Publication at RGA is also possible, but hardly anyone reads that stuff.

Whatever your plans, I hope you succeed :)

Title: Re: New Game: Nymbat
Post by dunhillmartin on Nov 21st, 2014, 2:48am
Is this a downloadable games? Looks perfect brain twisting games for mobile.

Title: Re: New Game: Nymbat
Post by Mageant on Nov 21st, 2014, 5:20am

on 11/21/14 at 02:48:28, dunhillmartin wrote:
Is this a downloadable games? Looks perfect brain twisting games for mobile.

There is no mobile version yet.

I am working on a website that will have it though ( It's possible that it would also work on a mobile then, too. It will take a few more months though until it is ready.

Title: Re: New Game: Nymbat
Post by mattj256 on Dec 29th, 2014, 7:05pm
It seems like an interesting game but I have no easy way of playing it.
Some minor quibbles:

1. The instructions say the board is 9 hexes per side, but the picture has 8 hexes per side.
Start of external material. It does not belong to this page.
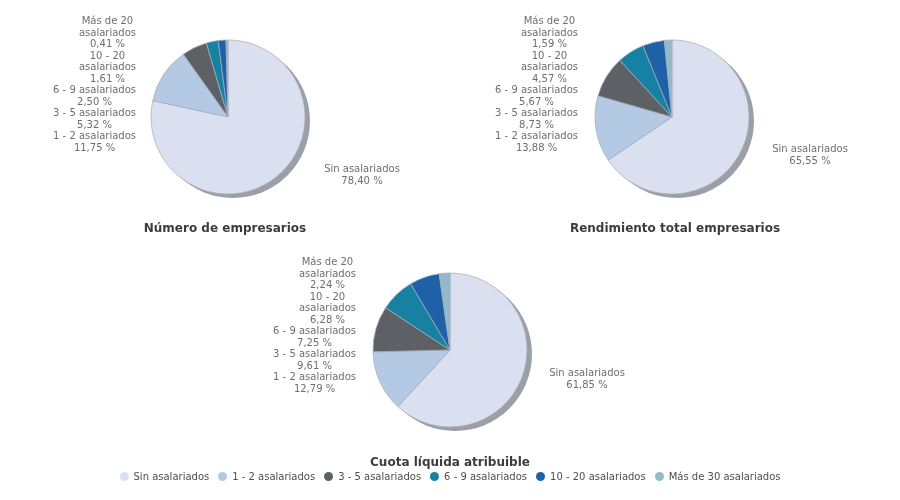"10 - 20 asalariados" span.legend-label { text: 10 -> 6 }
2. The way "moving a group" is defined, it's quite hard to play it on a physical board. You'll have to remember what the lowest number was in the group at the start of the turn, even though there may be many movements and/or removals intervening. I was expecting the rule to be that a group must be moved as a unit: you either move the whole group or not at all, and if you move one piece two left then every piece gets moved two left.

3. The description of delay/retreat is unnecessarily complicated. First number all the rows starting from the home row. If any capture takes place, the move is a capture. Otherwise if any piece increases its row number the move is an advance. Otherwise if any piece moves to a different square in the same row, it's a delay. A pass also counts as a delay. Otherwise it's a retreat.

4. In your description of breakthrough, it seems to me that one blue three should be captured and one should remain. I don't see why you would penalize a player for destroying the enemy group. This rule change also makes the rules simpler.

5. I don't understand how a breakthrough could cause a chain reaction. Destroying one contiguous group can't weaken a different contiguous group. I also have a question about the following position:

blue red blue

If blue moves a piece onto the center red piece he will initiate a breakthrough and all three red pieces get captured. Once the blue piece is destroyed, does that initiate a breakthrough against blue? Do all the blue pieces get captured as well?

Thanks for the post. It seems like an interesting game.

Title: Re: New Game: Nymbat
Post by Mageant on Dec 30th, 2014, 9:19am
Hi matt,

I've corrected that now to 8 hexes. There was rule change and this post was not updated properly.

Yes, you have to remember the lowest number in the group. This did not seem to be a problem with any of the playtesters. Moving all pieces of a group in the same fashion seems to be an unnecessary restriction to me.

This is certainly the most unelegant part of the rules. Unfortunately it is necessary otherwise you get repeating "loops" in play. For almost all playtesters this still worked fine after playing the game once or twice. You are welcome to make any suggestions to improve this.

Both blue threes are lost/captured because when you capture an opponent's piece you must not only compare to the piece you are capturing but also add to that all its neighbors. So although the blue three is higher than the red two, the red two get its neighbors (two twos and a five) added to its number for a total of eleven. This works quite well in the game because it gives a player who keeps his pieces together in a group an important defensive advantage.

A breakthrough chain reaction could for example happen if an attacked group were arranged in tree/snowflake-like pattern with three branches. If you take away the center piece then the adjacent piece you keep causing group split ups.

>Once the blue piece is destroyed, does that initiate a >breakthrough against blue? Do all the blue pieces get >captured as well?
No, a player does not suffer breakthrough effect when he loses own pieces during his own turn. Breakthough effects only happen against the non-moving player (whose turn it is *not*).